Manila's weather on May 19 will be objectively measurable against a specific high-temperature threshold. The market prices the probability of exactly 31°C at just 2%, a reflection of how precise this target is—weather rarely lands on a single degree. May represents the tail end of Manila's dry season transitioning into the southwest monsoon, when afternoon highs typically range between 28–35°C depending on cloud cover and wind patterns. The low odds suggest traders believe alternative outcomes (32°C, 30°C, or higher) carry greater probability. The 2% price has remained stable, indicating confidence in the assessment that hitting this exact threshold is improbable. Historical May data from the Philippine Atmospheric, Geophysical and Astronomical Services Administration (PAGASA) shows Manila's average daily high for the month hovers around 32–33°C, which would support the market's skepticism toward a 31°C resolution. Current market depth of $1,356 provides reasonable liquidity for this hyper-specific weather outcome, though the tight odds reflect how difficult exact-temperature predictions are.

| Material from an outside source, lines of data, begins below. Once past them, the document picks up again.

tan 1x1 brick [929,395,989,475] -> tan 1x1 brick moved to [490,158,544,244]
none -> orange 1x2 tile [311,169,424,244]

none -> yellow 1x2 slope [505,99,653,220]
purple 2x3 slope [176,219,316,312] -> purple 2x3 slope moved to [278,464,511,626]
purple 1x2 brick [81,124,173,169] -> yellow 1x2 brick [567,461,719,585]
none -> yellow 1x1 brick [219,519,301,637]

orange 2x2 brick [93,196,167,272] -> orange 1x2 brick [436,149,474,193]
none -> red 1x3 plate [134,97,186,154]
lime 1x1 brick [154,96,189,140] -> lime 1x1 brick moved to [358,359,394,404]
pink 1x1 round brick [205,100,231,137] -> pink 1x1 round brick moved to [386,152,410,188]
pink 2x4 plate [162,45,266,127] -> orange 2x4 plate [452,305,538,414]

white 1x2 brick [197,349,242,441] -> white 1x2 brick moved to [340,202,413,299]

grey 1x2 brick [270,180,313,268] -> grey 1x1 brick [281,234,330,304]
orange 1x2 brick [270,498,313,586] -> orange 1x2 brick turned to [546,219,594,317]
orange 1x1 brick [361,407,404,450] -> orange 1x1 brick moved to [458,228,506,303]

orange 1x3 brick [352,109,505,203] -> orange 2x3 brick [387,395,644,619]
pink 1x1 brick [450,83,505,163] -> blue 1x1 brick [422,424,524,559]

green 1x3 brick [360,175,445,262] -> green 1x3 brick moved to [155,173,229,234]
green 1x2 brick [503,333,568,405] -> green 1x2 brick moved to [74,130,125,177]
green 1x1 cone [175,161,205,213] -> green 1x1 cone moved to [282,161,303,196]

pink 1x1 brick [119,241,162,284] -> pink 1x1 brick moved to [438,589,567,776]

Deep dive — what moves this market
Manila's daily maximum temperature is one of the few meteorological variables that is both easily measured and objectively verifiable, yet it remains remarkably difficult to predict with precision. The Philippine Atmospheric, Geophysical and Astronomical Services Administration (PAGASA) publishes official weather observations from weather stations throughout Metro Manila, and these readings become the arbiter of market resolution. May in Manila sits at a critical juncture in the annual weather cycle—the northeast monsoon has largely retreated, and the southwest monsoon (locally called the Habagat) is beginning to establish itself. This transition period creates volatility in daily temperatures. Historically, May highs in Manila cluster around 32–33°C, with extremes ranging from the mid-20s on unusually wet, overcast days to the mid-to-upper 30s during particularly dry spells.
For the market to resolve YES (exactly 31°C), several conditions would need to align. A strong tropical disturbance or weak low-pressure system moving across Luzon could suppress temperatures below the seasonal average, bringing cloud cover, rain, and cooler air masses. The exact timing of monsoon onset could shift the thermal regime—early or accelerated monsoon entry would cool things down. Additionally, urban-scale meteorological variations mean that different weather stations within Metro Manila sometimes record different highs on the same day, adding measurement uncertainty that the market already prices into these odds.
Against a YES resolution, the 2% odds reflect several structural factors. First, the month's climatological average of 32–33°C puts 31°C in the lower tail of the distribution—only slightly unusual, but uncommon enough to appear unlikely. Second, the weather during the dry-to-monsoon transition typically features afternoon thunderstorms that arrive late in the day, after the day's peak temperature has already been recorded. Third, the current pattern of high-pressure systems has been supporting temperatures on the warmer side, and multiple weather outlooks suggest continued warm conditions through mid-May. Traders are essentially saying: given the season, historical precedent, current weather patterns, and the sheer difficulty of hitting one degree out of a range spanning fifteen degrees, 31°C is a low-probability outcome.
The market's conviction is evident in the liquidity-to-odds ratio. With $1,356 in liquidity and only 2% odds on YES, the market reflects a well-calibrated uncertainty model where traders have settled on a price that balances the specificity of the prediction with the genuine variability of weather. The 24-hour volume of $45 suggests traders are still evaluating positions as May 19 approaches. From a meta-perspective, weather markets at this granularity exemplify how prediction markets can quantify the epistemic limits of meteorological forecasting—even with models, satellite data, and decades of historical records, hitting a specific degree remains a genuine challenge once you zoom into that level of precision.